KUTIPAN HALAMAN:
^^^^

Setiap tahun ajaran baru para siswa dan orang tua selalu di
kejutkan dengan biaya pembelian buku pelajaran yang sangat memberatkan.
Buku-buku itu memang tidak di perjual belikan oleh sekolah, karena
terbentur oleh ketentuan Permendiknas No 11 Tahun 2005 Tentang Buku Teks
Pelajaran, yang mana dalam Peraturan tersebut sekolah tidak diperkenankan
memaksa atau menjual buku kepada siswa.
Buah simalakama memang buat sekolah, di satu sisi pihak sekolah
ingin ada keseragaman dan kemudahan bagi siswa dalam hal memperoleh buku
pelajaran, namun di sisi lain pihak sekolah terbentur oleh sebuah peraturan.
Sebatas yang bisa di lakukan adalah dengan
cara mengarahkan siswa membeli buku di toko buku yang di tunjuk pihak sekolah.
Namun persoalan kemudian muncul ketika toko buku tersebut menjual
buku pelajaran dengan harga berkisar Rp.200.000,- s/d Rp.360.000,- Per-paket,
yang bagi orang tua murid sangat memberatkan apalagi di situasi ekonomi seperti
sa'at ini.
Akibatnya Sekolah yang menjadi korban, citranya menjadi jelek,
karena dianggap berkong-kalikong dengan pihak toko buku, padahal....tidak
selalu demikian, karena banyak juga sekolah yang berniat baik dan berupaya agar
siswa dapat kemudahan dalam memperoleh buku pelajaran.
Untuk menjawab persoalan tersebut di atas sebenarnya, Departemen
Pendidikan Nasional (Depdiknas) sudah menjalankan program Buku murah atau yang
sering disebut Buku Digital atau Buku Sekolah Elektronik (BSE).
Buku murah ini di peroleh dengan cara Pemerintah membeli hak cipta
buku kepada penulisnya, sampai dengan sa’at ini, Pemerintah sudah membeli
sebanyak 407 judul Buku dan program Buku Digital serta Pembelian Hak cipta buku
ini sudah dimulai pada tahun 2007 dan sebagai payung hukum pelaksanaanya maka
Depdiknas juga telah membuat Permendiknas Nomor 2 Tahun 2008 Tentang Buku, yang
mengatur Penyebaran luasan buku secara murah khususnya buku teks pelajaran
untuk Pendidikan Dasar, Menengah dan Tinggi.

^^^^

Cuplikan dari sebuah dataset
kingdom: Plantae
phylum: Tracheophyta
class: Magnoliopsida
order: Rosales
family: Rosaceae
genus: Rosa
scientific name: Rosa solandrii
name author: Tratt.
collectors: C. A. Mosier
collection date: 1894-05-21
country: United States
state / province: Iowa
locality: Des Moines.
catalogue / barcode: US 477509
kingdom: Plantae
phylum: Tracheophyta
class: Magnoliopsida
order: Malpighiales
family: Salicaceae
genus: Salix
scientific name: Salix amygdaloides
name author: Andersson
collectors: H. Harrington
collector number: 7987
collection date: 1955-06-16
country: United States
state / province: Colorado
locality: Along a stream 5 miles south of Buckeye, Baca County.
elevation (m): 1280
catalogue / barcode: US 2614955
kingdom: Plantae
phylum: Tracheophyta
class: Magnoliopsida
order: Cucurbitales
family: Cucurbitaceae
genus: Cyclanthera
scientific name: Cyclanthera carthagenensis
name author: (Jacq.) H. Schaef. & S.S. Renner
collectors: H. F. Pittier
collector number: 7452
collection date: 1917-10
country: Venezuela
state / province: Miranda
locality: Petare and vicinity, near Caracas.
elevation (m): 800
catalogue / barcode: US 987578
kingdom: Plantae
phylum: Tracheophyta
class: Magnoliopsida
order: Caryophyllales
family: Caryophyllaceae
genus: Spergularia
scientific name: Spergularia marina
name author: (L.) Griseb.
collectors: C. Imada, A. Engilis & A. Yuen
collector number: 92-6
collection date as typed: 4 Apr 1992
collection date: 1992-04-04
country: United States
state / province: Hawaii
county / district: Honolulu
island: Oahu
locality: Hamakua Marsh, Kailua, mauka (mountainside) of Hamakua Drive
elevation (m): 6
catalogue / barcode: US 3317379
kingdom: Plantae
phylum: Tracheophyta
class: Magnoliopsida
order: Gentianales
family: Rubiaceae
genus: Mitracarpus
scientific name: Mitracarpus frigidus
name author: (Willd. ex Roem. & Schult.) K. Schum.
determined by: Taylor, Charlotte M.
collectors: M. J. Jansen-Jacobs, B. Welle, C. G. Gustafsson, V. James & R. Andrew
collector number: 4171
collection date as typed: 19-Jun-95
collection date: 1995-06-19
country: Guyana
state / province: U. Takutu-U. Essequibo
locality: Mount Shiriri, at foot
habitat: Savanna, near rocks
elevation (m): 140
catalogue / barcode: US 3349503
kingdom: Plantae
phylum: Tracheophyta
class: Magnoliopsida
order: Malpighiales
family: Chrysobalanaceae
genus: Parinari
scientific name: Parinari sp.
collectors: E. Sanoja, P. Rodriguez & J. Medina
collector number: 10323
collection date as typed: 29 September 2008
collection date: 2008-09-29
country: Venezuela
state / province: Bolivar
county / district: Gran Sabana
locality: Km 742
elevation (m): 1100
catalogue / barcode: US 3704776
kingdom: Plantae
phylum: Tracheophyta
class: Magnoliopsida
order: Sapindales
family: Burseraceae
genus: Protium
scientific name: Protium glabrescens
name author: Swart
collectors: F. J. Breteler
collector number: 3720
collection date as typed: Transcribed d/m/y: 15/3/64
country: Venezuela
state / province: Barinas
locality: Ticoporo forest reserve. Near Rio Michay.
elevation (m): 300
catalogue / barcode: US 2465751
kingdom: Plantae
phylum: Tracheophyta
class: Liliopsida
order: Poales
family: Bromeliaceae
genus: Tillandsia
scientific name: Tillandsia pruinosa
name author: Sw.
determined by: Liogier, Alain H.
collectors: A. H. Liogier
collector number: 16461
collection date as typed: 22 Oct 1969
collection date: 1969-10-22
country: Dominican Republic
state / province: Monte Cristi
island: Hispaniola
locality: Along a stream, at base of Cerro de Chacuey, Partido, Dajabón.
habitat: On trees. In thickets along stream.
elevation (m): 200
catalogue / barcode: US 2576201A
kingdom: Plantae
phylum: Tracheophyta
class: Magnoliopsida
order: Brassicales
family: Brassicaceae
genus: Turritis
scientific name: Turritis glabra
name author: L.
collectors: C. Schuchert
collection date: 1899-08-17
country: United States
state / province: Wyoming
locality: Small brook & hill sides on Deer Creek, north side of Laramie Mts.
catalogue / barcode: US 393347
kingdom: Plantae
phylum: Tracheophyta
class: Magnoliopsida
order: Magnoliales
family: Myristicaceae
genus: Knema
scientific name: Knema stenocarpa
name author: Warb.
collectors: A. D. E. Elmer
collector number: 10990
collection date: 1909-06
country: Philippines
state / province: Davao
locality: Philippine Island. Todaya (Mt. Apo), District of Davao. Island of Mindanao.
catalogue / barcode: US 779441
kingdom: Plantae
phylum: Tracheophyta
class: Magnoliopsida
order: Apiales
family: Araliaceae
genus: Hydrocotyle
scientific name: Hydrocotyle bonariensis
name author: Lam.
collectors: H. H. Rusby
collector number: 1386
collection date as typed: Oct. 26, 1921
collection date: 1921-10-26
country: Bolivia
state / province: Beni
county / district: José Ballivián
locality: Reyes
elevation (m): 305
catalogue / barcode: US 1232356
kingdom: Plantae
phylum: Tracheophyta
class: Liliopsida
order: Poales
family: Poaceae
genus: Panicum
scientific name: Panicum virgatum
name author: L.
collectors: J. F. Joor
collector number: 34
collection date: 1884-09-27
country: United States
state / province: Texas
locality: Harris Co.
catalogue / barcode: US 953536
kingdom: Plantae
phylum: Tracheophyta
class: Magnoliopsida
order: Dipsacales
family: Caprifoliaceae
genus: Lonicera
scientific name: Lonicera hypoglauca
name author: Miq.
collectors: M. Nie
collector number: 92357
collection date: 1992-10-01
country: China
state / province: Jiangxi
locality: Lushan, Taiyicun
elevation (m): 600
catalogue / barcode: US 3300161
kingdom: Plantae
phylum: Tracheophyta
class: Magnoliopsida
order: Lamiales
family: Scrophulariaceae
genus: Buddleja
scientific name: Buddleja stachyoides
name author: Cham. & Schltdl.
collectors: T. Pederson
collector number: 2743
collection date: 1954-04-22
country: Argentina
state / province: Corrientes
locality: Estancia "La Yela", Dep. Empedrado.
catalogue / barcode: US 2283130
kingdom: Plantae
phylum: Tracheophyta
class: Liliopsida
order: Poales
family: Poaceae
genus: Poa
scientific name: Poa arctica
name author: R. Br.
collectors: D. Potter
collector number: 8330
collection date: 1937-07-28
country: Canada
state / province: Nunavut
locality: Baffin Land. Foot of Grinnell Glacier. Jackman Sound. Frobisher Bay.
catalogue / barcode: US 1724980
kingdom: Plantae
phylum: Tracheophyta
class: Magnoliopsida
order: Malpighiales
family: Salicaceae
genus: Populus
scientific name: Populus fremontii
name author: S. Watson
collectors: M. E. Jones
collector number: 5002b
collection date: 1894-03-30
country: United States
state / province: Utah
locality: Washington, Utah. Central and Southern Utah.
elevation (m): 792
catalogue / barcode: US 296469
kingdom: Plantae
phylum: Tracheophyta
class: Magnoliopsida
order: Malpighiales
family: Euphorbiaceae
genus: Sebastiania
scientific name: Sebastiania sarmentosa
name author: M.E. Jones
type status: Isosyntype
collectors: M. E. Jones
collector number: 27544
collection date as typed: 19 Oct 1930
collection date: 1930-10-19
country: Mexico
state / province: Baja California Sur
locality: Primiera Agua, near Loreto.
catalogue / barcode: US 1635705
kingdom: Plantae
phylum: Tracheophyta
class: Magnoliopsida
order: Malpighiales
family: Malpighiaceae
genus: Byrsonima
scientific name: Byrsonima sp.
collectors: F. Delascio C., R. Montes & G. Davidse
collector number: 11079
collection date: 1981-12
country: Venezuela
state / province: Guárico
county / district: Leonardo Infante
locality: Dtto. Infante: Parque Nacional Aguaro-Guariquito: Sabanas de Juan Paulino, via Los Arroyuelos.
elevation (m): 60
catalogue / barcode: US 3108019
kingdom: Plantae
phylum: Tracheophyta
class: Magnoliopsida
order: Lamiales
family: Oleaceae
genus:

^^^^

SASARAN LATIHAN:
**a.** Menurut teks tentang buku pelajaran, peraturan apa yang melarang sekolah memaksa atau menjual buku kepada siswa?
**b.** Kembalikan bagian teks tentang buku pelajaran mulai dari "Buku-buku itu memang" sampai dengan "tunjuk pihak sekolah.", tanpa mengubah apa pun.
Baris-baris di atas merupakan bahan yang terpisah dari teks.

PEMBAHASAN SOAL:
**a.** Permendiknas No 11 Tahun 2005 Tentang Buku Teks Pelajaran.

**b.**
Buku-buku itu memang tidak di perjual belikan oleh sekolah, karena
terbentur oleh ketentuan Permendiknas No 11 Tahun 2005 Tentang Buku Teks
Pelajaran, yang mana dalam Peraturan tersebut sekolah tidak diperkenankan
memaksa atau menjual buku kepada siswa.
Buah simalakama memang buat sekolah, di satu sisi pihak sekolah
ingin ada keseragaman dan kemudahan bagi siswa dalam hal memperoleh buku
pelajaran, namun di sisi lain pihak sekolah terbentur oleh sebuah peraturan.
Sebatas yang bisa di lakukan adalah dengan
cara mengarahkan siswa membeli buku di toko buku yang di tunjuk pihak sekolah.